• **Problem**: Copy the data that follows, character for character, minus the pictures.

• **Dataset entries**:

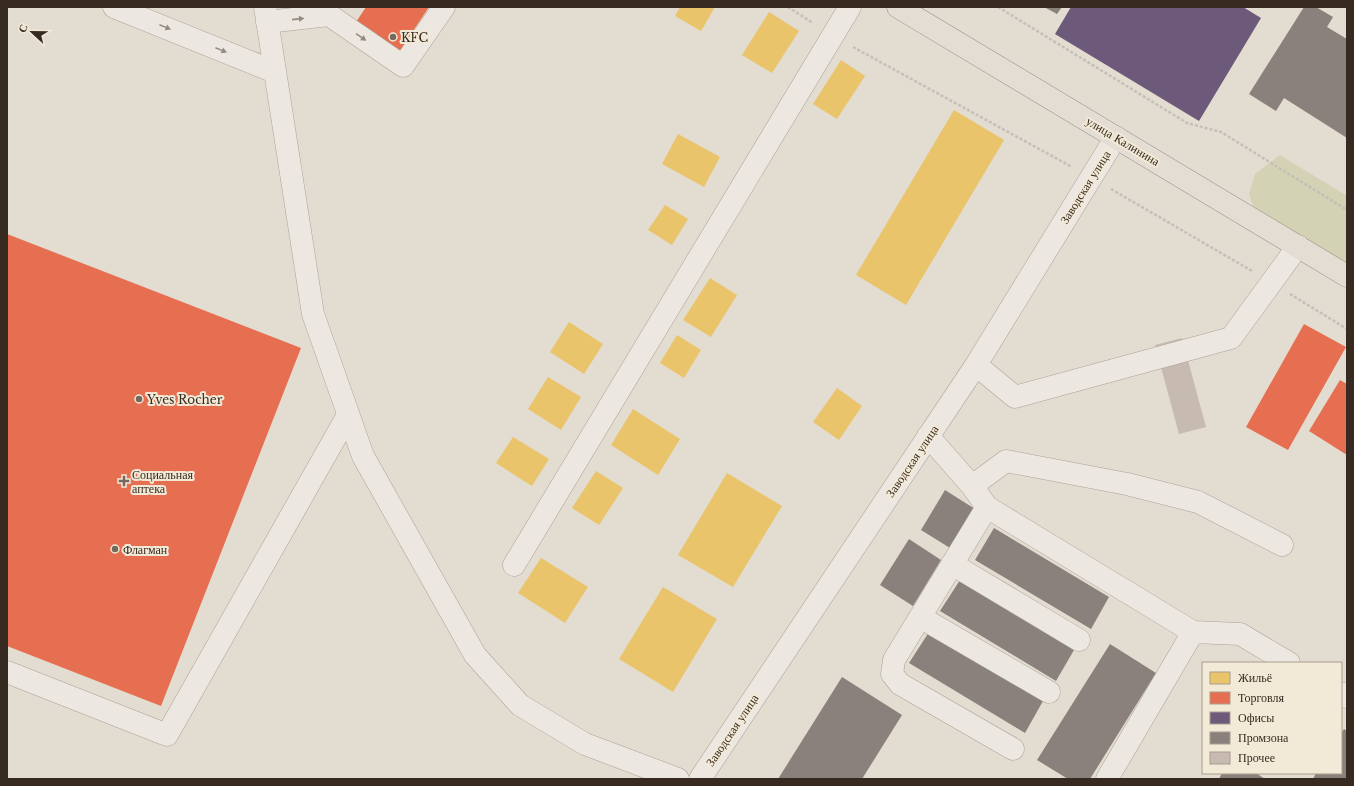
<svg xmlns="http://www.w3.org/2000/svg" width="1354" height="786" font-family="'Libre Baskerville',serif">
<style>
.green{fill:#d3d2b4}
.homes{fill:#e9c46a}
.shops{fill:#e76f51}
.offices{fill:#6d597a}
.industry{fill:#8a817c}
.building{fill:#c7bbb1}
.lines{fill:none;stroke-linecap:round;stroke-linejoin:round}
.minor-casing{stroke:#a9a299;stroke-width:23}
.major-casing{stroke:#8e877f;stroke-width:23}
.path{stroke:#c4bfb7;stroke-width:2.5;stroke-dasharray:3 2;stroke-linecap:butt}
.minor{stroke:#ece8e1;stroke-width:22}
.major{stroke:#e3ddd3;stroke-width:22}
.oneway{fill:#928a81}
.poi-dot{fill:#73695e;stroke:#f3e9d7;stroke-width:1.5}
.labels{text-anchor:middle;dominant-baseline:central;stroke-width:4;stroke-linejoin:round;paint-order:stroke}
.poi-label{font-size:12px;fill:#372b21;stroke:#f3e9d7;text-anchor:start}
.street-label{font-size:12px;fill:#372b21;stroke:#f3e9d7}
</style>
<rect width="100%" height="100%" fill="#e3dcd0"/>
<path class="green" d="M1280,155L1347,196V268L1255,212L1249,194L1255,174Z"/>
<path class="homes" d="M680,7H715L701,31L675,16Z
M769,12L799,31L772,73L742,55Z
M841,60L865,76L837,119L813,104Z
M954,110L1004,140L906,305L856,275Z
M678,134L720,157L704,187L662,164Z
M665,205L688,219L672,245L648,230Z
M710,278L737,295L711,337L683,320Z
M569,322L603,344L584,374L550,352Z
M677,335L701,350L684,378L660,363Z
M548,377L581,397L561,430L528,409Z
M837,388L862,406L839,440L813,422Z
M633,409L680,439L658,475L611,445Z
M513,437L549,459L532,486L496,463Z
M596,471L623,488L599,525L572,508Z
M727,473L782,506L733,587L678,555Z
M541,558L588,587L565,623L518,593Z
M663,587L717,619L673,692L619,659Z"/>
<path class="shops" d="M366,7H429L399,52L356,22Z
M7,234L301,348L161,706L7,646Z
M1304,324L1346,347L1288,450L1246,427Z
M1340,380L1347,384V455L1309,431Z"/>
<path class="offices" d="M1071,7H1243L1261,18L1199,121L1055,34Z"/>
<path class="industry" d="M1044,7H1062L1057,14Z
M1304,7H1316L1333,17L1327,27L1347,39V138L1284,98L1276,111L1249,94Z
M945,490L975,509L950,548L921,530Z
M994,528L1109,597L1091,629L975,560Z
M909,539L941,560L913,606L880,585Z
M960,580L1074,650L1056,681L940,611Z
M929,632L1043,701L1025,733L909,663Z
M1110,644L1156,673L1090,779H1068L1037,760Z
M842,677L902,715L862,779H778Z
M1344,729L1347,731V779H1313L1316,773H1341V734Z
M1222,773H1256L1265,779H1219Z"/>
<path class="building" d="M1182,338L1206,427L1179,434L1155,345Z"/>
<g class="lines">
<defs>
<path id="minor" d="M114,7L275,72
M265,7L313,314L363,456L475,655L520,705L585,744L678,779
M267,22L329,15L403,66L444,7
M976,365L1015,397L1231,338L1298,246
M928,436L972,486L987,507L894,660L892,674L900,684L1013,749
M972,486L1006,461L1127,484L1198,502L1282,545
M987,507L1193,632L1107,779
M952,564L1079,640
M514,565L850,7
M920,617L1049,692
M1193,632L1240,634L1289,663
M7,672L167,735L348,415
M1341,693L1347,697
M700,779L976,365L1116,137"/>
<path id="major" d="M898,7L1347,276"/>
</defs>
<use href="#minor" class="minor-casing"/>
<use href="#major" class="major-casing"/>
<path class="path" d="M788,7L813,23
M998,7L1187,123L1221,132L1347,210
M853,47L1072,167
M1111,189L1252,271
M1290,294L1347,329"/>
<use href="#minor" class="minor"/>
<use href="#major" class="major"/>
</g>
<defs><path id="oneway-solid" d="M-6-.8H1V-3.2L6.5 0L1 3.2V.8H-6Z"/></defs>
<g class="oneway">
<use href="#oneway-solid" transform="translate(298 19) rotate(-6)"/>
<use href="#oneway-solid" transform="translate(165 27) rotate(22)"/>
<use href="#oneway-solid" transform="translate(361 37) rotate(34)"/>
<use href="#oneway-solid" transform="translate(221 50) rotate(22)"/>
</g>
<g class="poi-dot">
<circle cx="393" cy="37" r="4"/>
<circle cx="139" cy="399" r="4"/>
<path d="M122 475h4v4h4v4h-4v4h-4v-4h-4v-4h4z"/>
<circle cx="115" cy="549" r="4"/>
</g>
<g class="labels">
<g class="poi-label">
<text x="401" y="37">KFC</text>
<text x="147" y="399">Yves Rocher</text>
<text x="132" y="474">Социальная<tspan x="132" dy="14">аптека</tspan></text>
<text x="123" y="549">Флагман</text>
</g>
<g class="street-label">
<text transform="translate(1123 141) rotate(31)">улица Калинина</text>
<text transform="translate(1085 187) rotate(-58)">Заводская улица</text>
<text transform="translate(912 461) rotate(-56)">Заводская улица</text>
<text transform="translate(732 730) rotate(-56)">Заводская улица</text>
</g>
</g>
<rect width="1354" height="786" fill="none" stroke="#372b21" stroke-width="16"/>
<rect x="1202" y="662" width="140" height="112" fill="#f3e9d7" stroke="#a89d8e"/>
<rect x="1210" y="672" width="20" height="12" fill="#e9c46a" stroke="#a89d8e"/>
<text x="1238" y="682" font-size="12" fill="#372b21">Жильё</text>
<rect x="1210" y="692" width="20" height="12" fill="#e76f51" stroke="#a89d8e"/>
<text x="1238" y="702" font-size="12" fill="#372b21">Торговля</text>
<rect x="1210" y="712" width="20" height="12" fill="#6d597a" stroke="#a89d8e"/>
<text x="1238" y="722" font-size="12" fill="#372b21">Офисы</text>
<rect x="1210" y="732" width="20" height="12" fill="#8a817c" stroke="#a89d8e"/>
<text x="1238" y="742" font-size="12" fill="#372b21">Промзона</text>
<rect x="1210" y="752" width="20" height="12" fill="#c7bbb1" stroke="#a89d8e"/>
<text x="1238" y="762" font-size="12" fill="#372b21">Прочее</text>
<g transform="translate(32 32) rotate(292)" stroke="#f3e9d7" stroke-width="3" paint-order="stroke">
<path d="M0-3L7 15L0 10L-7 15Z" fill="#372b21"/>
<text y="-6" font-size="11" font-weight="bold" text-anchor="middle" fill="#372b21">С</text>
</g>
</svg>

• **Solution for this problem**:
<svg xmlns="http://www.w3.org/2000/svg" width="1354" height="786" font-family="'Libre Baskerville',serif">
<style>
.green{fill:#d3d2b4}
.homes{fill:#e9c46a}
.shops{fill:#e76f51}
.offices{fill:#6d597a}
.industry{fill:#8a817c}
.building{fill:#c7bbb1}
.lines{fill:none;stroke-linecap:round;stroke-linejoin:round}
.minor-casing{stroke:#a9a299;stroke-width:23}
.major-casing{stroke:#8e877f;stroke-width:23}
.path{stroke:#c4bfb7;stroke-width:2.5;stroke-dasharray:3 2;stroke-linecap:butt}
.minor{stroke:#ece8e1;stroke-width:22}
.major{stroke:#e3ddd3;stroke-width:22}
.oneway{fill:#928a81}
.poi-dot{fill:#73695e;stroke:#f3e9d7;stroke-width:1.5}
.labels{text-anchor:middle;dominant-baseline:central;stroke-width:4;stroke-linejoin:round;paint-order:stroke}
.poi-label{font-size:12px;fill:#372b21;stroke:#f3e9d7;text-anchor:start}
.street-label{font-size:12px;fill:#372b21;stroke:#f3e9d7}
</style>
<rect width="100%" height="100%" fill="#e3dcd0"/>
<path class="green" d="M1280,155L1347,196V268L1255,212L1249,194L1255,174Z"/>
<path class="homes" d="M680,7H715L701,31L675,16Z
M769,12L799,31L772,73L742,55Z
M841,60L865,76L837,119L813,104Z
M954,110L1004,140L906,305L856,275Z
M678,134L720,157L704,187L662,164Z
M665,205L688,219L672,245L648,230Z
M710,278L737,295L711,337L683,320Z
M569,322L603,344L584,374L550,352Z
M677,335L701,350L684,378L660,363Z
M548,377L581,397L561,430L528,409Z
M837,388L862,406L839,440L813,422Z
M633,409L680,439L658,475L611,445Z
M513,437L549,459L532,486L496,463Z
M596,471L623,488L599,525L572,508Z
M727,473L782,506L733,587L678,555Z
M541,558L588,587L565,623L518,593Z
M663,587L717,619L673,692L619,659Z"/>
<path class="shops" d="M366,7H429L399,52L356,22Z
M7,234L301,348L161,706L7,646Z
M1304,324L1346,347L1288,450L1246,427Z
M1340,380L1347,384V455L1309,431Z"/>
<path class="offices" d="M1071,7H1243L1261,18L1199,121L1055,34Z"/>
<path class="industry" d="M1044,7H1062L1057,14Z
M1304,7H1316L1333,17L1327,27L1347,39V138L1284,98L1276,111L1249,94Z
M945,490L975,509L950,548L921,530Z
M994,528L1109,597L1091,629L975,560Z
M909,539L941,560L913,606L880,585Z
M960,580L1074,650L1056,681L940,611Z
M929,632L1043,701L1025,733L909,663Z
M1110,644L1156,673L1090,779H1068L1037,760Z
M842,677L902,715L862,779H778Z
M1344,729L1347,731V779H1313L1316,773H1341V734Z
M1222,773H1256L1265,779H1219Z"/>
<path class="building" d="M1182,338L1206,427L1179,434L1155,345Z"/>
<g class="lines">
<defs>
<path id="minor" d="M114,7L275,72
M265,7L313,314L363,456L475,655L520,705L585,744L678,779
M267,22L329,15L403,66L444,7
M976,365L1015,397L1231,338L1298,246
M928,436L972,486L987,507L894,660L892,674L900,684L1013,749
M972,486L1006,461L1127,484L1198,502L1282,545
M987,507L1193,632L1107,779
M952,564L1079,640
M514,565L850,7
M920,617L1049,692
M1193,632L1240,634L1289,663
M7,672L167,735L348,415
M1341,693L1347,697
M700,779L976,365L1116,137"/>
<path id="major" d="M898,7L1347,276"/>
</defs>
<use href="#minor" class="minor-casing"/>
<use href="#major" class="major-casing"/>
<path class="path" d="M788,7L813,23
M998,7L1187,123L1221,132L1347,210
M853,47L1072,167
M1111,189L1252,271
M1290,294L1347,329"/>
<use href="#minor" class="minor"/>
<use href="#major" class="major"/>
</g>
<defs><path id="oneway-solid" d="M-6-.8H1V-3.2L6.5 0L1 3.2V.8H-6Z"/></defs>
<g class="oneway">
<use href="#oneway-solid" transform="translate(298 19) rotate(-6)"/>
<use href="#oneway-solid" transform="translate(165 27) rotate(22)"/>
<use href="#oneway-solid" transform="translate(361 37) rotate(34)"/>
<use href="#oneway-solid" transform="translate(221 50) rotate(22)"/>
</g>
<g class="poi-dot">
<circle cx="393" cy="37" r="4"/>
<circle cx="139" cy="399" r="4"/>
<path d="M122 475h4v4h4v4h-4v4h-4v-4h-4v-4h4z"/>
<circle cx="115" cy="549" r="4"/>
</g>
<g class="labels">
<g class="poi-label">
<text x="401" y="37">KFC</text>
<text x="147" y="399">Yves Rocher</text>
<text x="132" y="474">Социальная<tspan x="132" dy="14">аптека</tspan></text>
<text x="123" y="549">Флагман</text>
</g>
<g class="street-label">
<text transform="translate(1123 141) rotate(31)">улица Калинина</text>
<text transform="translate(1085 187) rotate(-58)">Заводская улица</text>
<text transform="translate(912 461) rotate(-56)">Заводская улица</text>
<text transform="translate(732 730) rotate(-56)">Заводская улица</text>
</g>
</g>
<rect width="1354" height="786" fill="none" stroke="#372b21" stroke-width="16"/>
<rect x="1202" y="662" width="140" height="112" fill="#f3e9d7" stroke="#a89d8e"/>
<rect x="1210" y="672" width="20" height="12" fill="#e9c46a" stroke="#a89d8e"/>
<text x="1238" y="682" font-size="12" fill="#372b21">Жильё</text>
<rect x="1210" y="692" width="20" height="12" fill="#e76f51" stroke="#a89d8e"/>
<text x="1238" y="702" font-size="12" fill="#372b21">Торговля</text>
<rect x="1210" y="712" width="20" height="12" fill="#6d597a" stroke="#a89d8e"/>
<text x="1238" y="722" font-size="12" fill="#372b21">Офисы</text>
<rect x="1210" y="732" width="20" height="12" fill="#8a817c" stroke="#a89d8e"/>
<text x="1238" y="742" font-size="12" fill="#372b21">Промзона</text>
<rect x="1210" y="752" width="20" height="12" fill="#c7bbb1" stroke="#a89d8e"/>
<text x="1238" y="762" font-size="12" fill="#372b21">Прочее</text>
<g transform="translate(32 32) rotate(292)" stroke="#f3e9d7" stroke-width="3" paint-order="stroke">
<path d="M0-3L7 15L0 10L-7 15Z" fill="#372b21"/>
<text y="-6" font-size="11" font-weight="bold" text-anchor="middle" fill="#372b21">С</text>
</g>
</svg>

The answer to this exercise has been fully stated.